_INPUT DATA_.

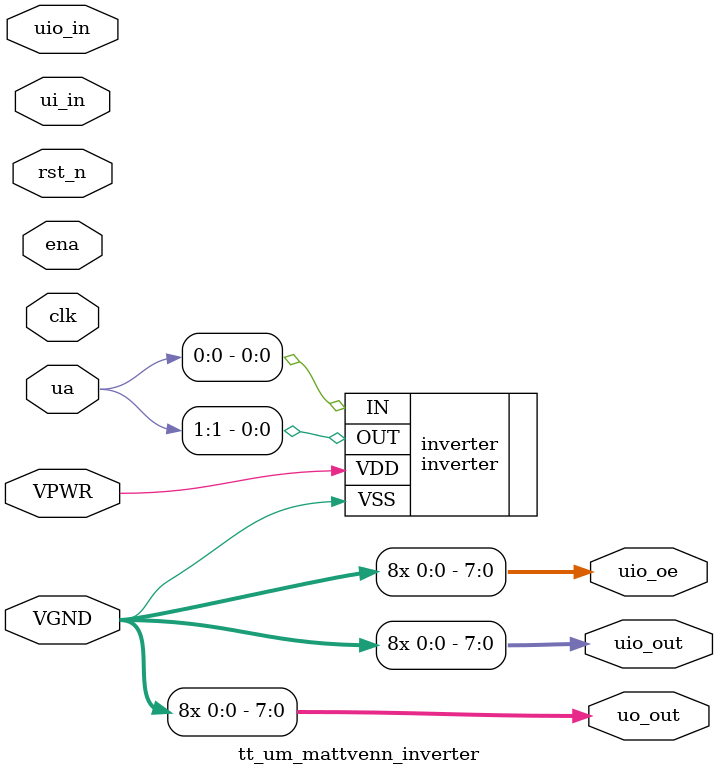
<source format=v>
`default_nettype none


module tt_um_mattvenn_inverter (
    input  wire       VGND,
    input  wire       VPWR,
    input  wire [7:0] ui_in,    // Dedicated inputs
    output wire [7:0] uo_out,   // Dedicated outputs
    input  wire [7:0] uio_in,   // IOs: Input path
    output wire [7:0] uio_out,  // IOs: Output path
    output wire [7:0] uio_oe,   // IOs: Enable path (active high: 0=input, 1=output)
    inout  wire [7:0] ua, // analog pins
    input  wire       ena,      // will go high when the design is enabled
    input  wire       clk,      // clock
    input  wire       rst_n     // reset_n - low to reset
);

    inverter inverter (
        .VDD(VPWR),
        .VSS(VGND),
        .IN(ua[0]),
        .OUT(ua[1])
        );

    // ties for the output enables
    assign uo_out[0] = VGND;
    assign uo_out[1] = VGND;
    assign uo_out[2] = VGND;
    assign uo_out[3] = VGND;
    assign uo_out[4] = VGND;
    assign uo_out[5] = VGND;
    assign uo_out[6] = VGND;
    assign uo_out[7] = VGND;

    assign uio_out[0] = VGND;
    assign uio_out[1] = VGND;
    assign uio_out[2] = VGND;
    assign uio_out[3] = VGND;
    assign uio_out[4] = VGND;
    assign uio_out[5] = VGND;
    assign uio_out[6] = VGND;
    assign uio_out[7] = VGND;

    assign uio_oe[0] = VGND;
    assign uio_oe[1] = VGND;
    assign uio_oe[2] = VGND;
    assign uio_oe[3] = VGND;
    assign uio_oe[4] = VGND;
    assign uio_oe[5] = VGND;
    assign uio_oe[6] = VGND;
    assign uio_oe[7] = VGND;

endmodule

</source>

_TASK INSTRUCTIONS_.
Every line that holds the word "high" should be copied from the records above.

_RESULT FOR THIS EXERCISE_.
    output wire [7:0] uio_oe,   // IOs: Enable path (active high: 0=input, 1=output)
    input  wire       ena,      // will go high when the design is enabled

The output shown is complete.